Students, faculty, alumni, and staff protested on Thursday outside the gates of Brooklyn College on Bedford Avenue over the relocation of the Urban Policy and Administration program of the Graduate Center for Worker Education.
“We come here as peaceful people here to demonstrate our concern,” said Professor Immanuel Ness, with the presence of the NYPD across the street. “We are calling on CUNY to start addressing this significant problem and we are calling on a real negotiation, a discussion with the people who matter; they are students, they are graduates.”
Those at the rally said the move from its location in downtown Manhattan to Brooklyn College’s campus would create problems for students who work.
“It’s not a small thing to say well, ‘we are going to bring it back to this campus,’” said Domenick Tuminaro, a former faculty member at the Graduate Center for Worker Education. “The very people that you are serving will not be able to access it because they are working. They are coming to these programs after work.”
Tuminaro says the move would create long travel to an inconvenient location and removing the program would take away opportunities from students, most of which, he says, are minorities.
Desiree Claudio, who rallied alongside her two daughters and husband Brooklyn K. Bain, a B.C. alum and GCWE grad, said that protesting for the program was important to the family because the program affords graduate students an opportunity, especially those working full-time.
Although Claudio had thought about joining the UPA program, she chose to attend the New School, which she now regrets for a few reasons.
“One, because of my student loans right now,” said Claudio, “and two, because I see the community that [Bain] has been able to develop. He still keeps in contact with the professors, whereas I really don’t have that same camaraderie. I really don’t have that same community at the New School.”
Bain, who works at City Hall now, was able to start a family, while having a flexible schedule that allowed him to get his master’s degree.
“The professors were always available because of their work schedules,” said Claudio. “It was just progressive in all of the right ways and now they are getting rid of it and it seems unfair for people who are coming now, coming up, who are working and want to get their education,” she said.
Councilmember and two-time Brooklyn College alum Jumaane Williams called on President Gould to hold discussions that include “everybody who is affected by what’s going on,” and said that if it wasn’t for people like Professor Ness, he might not have the master’s degree he has today.
“They call Brooklyn College—they used to—the poor man’s Harvard because you get a wonderful education, but you don’t spend the Harvard money,” said Williams.
The rally comes months after CUNY and the New York State Attorney General’s office launched investigations into the program.

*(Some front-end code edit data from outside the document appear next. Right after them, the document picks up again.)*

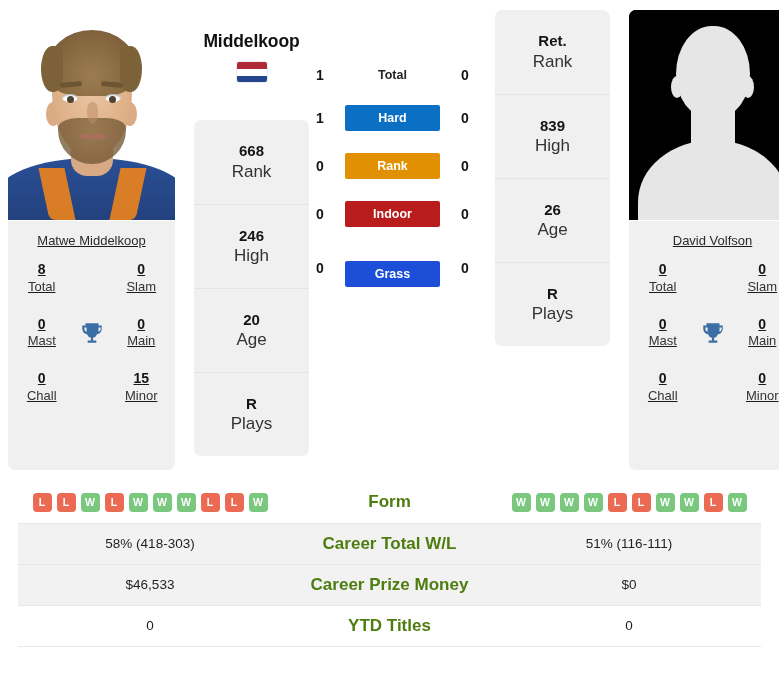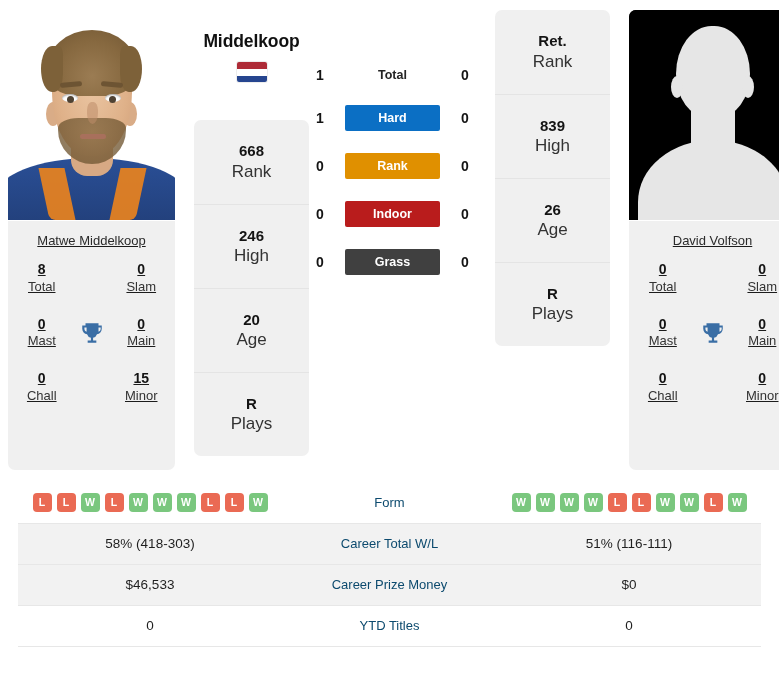--- a/index.html
+++ b/index.html
@@ -255,24 +255,24 @@
   .cmp-table tr { border-bottom: 1px solid #e7e7e7; }
   .cmp-table tr.striped { background: #f2f2f2; }
   .cmp-table td {
     height: 41px;
     text-align: center;
     font-size: 13.5px;
     color: #1f1f1f;
     vertical-align: middle;
   }
   .cmp-table td.mid {
-    font-weight: normal;
-    font-size: 13px;
+    font-weight: bold;
+    font-size: 17px;
     width: 215px;
-    color: #0c4a6e;
+    color: #4d7c0f;
   }
   .cmp-table td.side { width: 264px; }
 
   .form-strip {
     display: flex;
     justify-content: center;
     gap: 5px;
   }
   .form-chip {
     width: 19px; height: 19px;
@@ -405,21 +405,21 @@
           <div class="h2h-badge" style="background: rgb(224, 144, 0);">Rank</div>
           <div class="h2h-score">0</div>
         </div>
         <div class="h2h-row">
           <div class="h2h-score">0</div>
           <div class="h2h-badge" style="background: #b91c1c;">Indoor</div>
           <div class="h2h-score">0</div>
         </div>
         <div class="h2h-row">
           <div class="h2h-score">0</div>
-          <div class="h2h-badge" style="background: #404040;">Grass</div>
+          <div class="h2h-badge" style="background: #1d4ed8; margin-top: 12px;">Grass</div>
           <div class="h2h-score">0</div>
         </div>
       </div>
 
     <div class="rank-col">
       <div class="rank-card">
         <div class="rank-cell">
           <div class="rnum">Ret.</div>
           <div class="rlab">Rank</div>
         </div>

Corey Robin, a professor at the GWCE, had served as the interim director of the center through August and advised people, through a blog post, not to sign a petition to save the GWCE.
In his blog post, Robin wrote that after the political science department elected a new chair and executive committee, they “discovered that the GWCE was suffering from severely comprised standards,” and also found “evidence of financial wrongdoing.”

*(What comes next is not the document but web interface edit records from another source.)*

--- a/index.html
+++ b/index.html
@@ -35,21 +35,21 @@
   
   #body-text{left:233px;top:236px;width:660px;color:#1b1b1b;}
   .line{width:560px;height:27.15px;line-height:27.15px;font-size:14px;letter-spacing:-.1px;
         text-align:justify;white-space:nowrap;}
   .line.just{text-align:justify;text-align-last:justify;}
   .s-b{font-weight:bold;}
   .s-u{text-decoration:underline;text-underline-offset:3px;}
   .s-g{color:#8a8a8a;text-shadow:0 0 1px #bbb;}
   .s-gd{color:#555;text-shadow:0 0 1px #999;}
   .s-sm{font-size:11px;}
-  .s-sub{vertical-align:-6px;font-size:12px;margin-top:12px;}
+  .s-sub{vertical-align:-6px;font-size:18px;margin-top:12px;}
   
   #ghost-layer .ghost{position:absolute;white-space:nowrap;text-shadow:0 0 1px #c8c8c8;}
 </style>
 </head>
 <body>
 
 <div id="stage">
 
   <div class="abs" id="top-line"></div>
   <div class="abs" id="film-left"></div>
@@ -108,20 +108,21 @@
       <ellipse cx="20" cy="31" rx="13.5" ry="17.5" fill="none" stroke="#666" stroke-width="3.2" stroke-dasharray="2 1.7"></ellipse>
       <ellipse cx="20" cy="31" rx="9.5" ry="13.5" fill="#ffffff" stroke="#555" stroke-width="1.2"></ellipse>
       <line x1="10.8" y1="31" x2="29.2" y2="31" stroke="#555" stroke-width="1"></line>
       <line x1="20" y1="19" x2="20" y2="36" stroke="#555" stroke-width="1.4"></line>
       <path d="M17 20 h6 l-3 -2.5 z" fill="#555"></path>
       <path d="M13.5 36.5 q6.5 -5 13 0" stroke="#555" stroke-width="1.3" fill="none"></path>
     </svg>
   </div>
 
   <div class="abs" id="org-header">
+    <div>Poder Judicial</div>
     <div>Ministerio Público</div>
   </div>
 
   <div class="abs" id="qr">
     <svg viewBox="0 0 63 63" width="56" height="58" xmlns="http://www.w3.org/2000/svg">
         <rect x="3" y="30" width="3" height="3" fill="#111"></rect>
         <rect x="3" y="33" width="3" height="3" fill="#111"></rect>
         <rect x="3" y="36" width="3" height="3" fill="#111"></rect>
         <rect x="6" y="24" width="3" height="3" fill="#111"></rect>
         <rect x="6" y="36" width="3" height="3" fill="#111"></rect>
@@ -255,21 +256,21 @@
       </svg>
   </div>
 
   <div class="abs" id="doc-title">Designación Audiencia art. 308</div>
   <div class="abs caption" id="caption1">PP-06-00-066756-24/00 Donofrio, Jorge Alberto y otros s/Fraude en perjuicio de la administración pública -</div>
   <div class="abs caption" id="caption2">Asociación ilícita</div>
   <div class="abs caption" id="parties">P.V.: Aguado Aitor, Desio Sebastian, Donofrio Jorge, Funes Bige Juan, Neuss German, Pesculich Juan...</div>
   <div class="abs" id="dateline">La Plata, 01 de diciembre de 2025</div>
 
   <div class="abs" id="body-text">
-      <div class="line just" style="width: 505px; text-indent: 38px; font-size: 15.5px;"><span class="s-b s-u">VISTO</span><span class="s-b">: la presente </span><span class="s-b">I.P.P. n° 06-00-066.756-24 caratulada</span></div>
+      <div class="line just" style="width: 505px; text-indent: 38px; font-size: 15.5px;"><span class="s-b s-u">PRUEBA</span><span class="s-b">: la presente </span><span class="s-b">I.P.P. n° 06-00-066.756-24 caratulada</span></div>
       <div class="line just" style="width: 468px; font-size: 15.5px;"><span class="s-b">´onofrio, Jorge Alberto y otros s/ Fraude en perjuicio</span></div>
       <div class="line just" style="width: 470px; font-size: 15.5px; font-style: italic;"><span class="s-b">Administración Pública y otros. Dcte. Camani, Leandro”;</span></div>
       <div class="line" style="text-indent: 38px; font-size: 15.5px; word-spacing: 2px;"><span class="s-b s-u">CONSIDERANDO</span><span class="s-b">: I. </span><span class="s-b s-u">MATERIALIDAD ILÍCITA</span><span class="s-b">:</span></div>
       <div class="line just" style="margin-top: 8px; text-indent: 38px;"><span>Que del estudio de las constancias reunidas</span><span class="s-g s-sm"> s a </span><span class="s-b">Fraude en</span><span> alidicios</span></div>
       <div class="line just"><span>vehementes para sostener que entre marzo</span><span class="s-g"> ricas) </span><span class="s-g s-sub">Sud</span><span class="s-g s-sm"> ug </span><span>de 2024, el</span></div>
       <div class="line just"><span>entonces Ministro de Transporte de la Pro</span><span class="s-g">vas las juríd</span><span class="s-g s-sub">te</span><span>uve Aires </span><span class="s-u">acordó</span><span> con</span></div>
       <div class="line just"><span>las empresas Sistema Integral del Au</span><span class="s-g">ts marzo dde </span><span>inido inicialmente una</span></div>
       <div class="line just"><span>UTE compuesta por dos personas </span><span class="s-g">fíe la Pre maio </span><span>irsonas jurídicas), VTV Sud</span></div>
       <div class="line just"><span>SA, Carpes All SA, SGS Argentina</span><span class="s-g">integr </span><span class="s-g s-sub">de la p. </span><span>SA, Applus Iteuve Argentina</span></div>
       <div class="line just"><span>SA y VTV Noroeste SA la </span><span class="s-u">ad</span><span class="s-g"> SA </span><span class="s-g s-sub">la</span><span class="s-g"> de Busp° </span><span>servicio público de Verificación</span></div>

Dr. Alex Vitale, associate professor at B.C. and Executive Council member of the Professional Staff Congress, said the union chapter at B.C. would like to “have a program on campus that’s connected to the labor movement,” but said that “exactly what form that takes” is up to the faculty to decide.
“The decision to close down the program was made in another department,” said Vitale, “and we can’t have one faculty in one department telling faculty in another department what kind of programs to offer. And certainly the union is not the body that should be making those decisions.”
According to a press release from Brooklyn College, the college learned that the center was being used by two for-profit organizations that were not connected with B.C. and were operating without the knowledge or approval from the college.
The petition to save the GWCE has over 1,900 signatures but there is still no word on if the program will be restored at the Graduate Center. According to their press release, the college is working to create a “full and new slate of programming,” which would include courses, conferences, and other events.
Despite the allegations of wrongdoing, Councilman Williams says it’s time to deal with them or move on.
“As far as that’s concerned, it’s been a few years. I’d like to see it already,” said Williams. “Let’s see what it is or let’s move on to do what we need to do, which is educate the people of New York City.”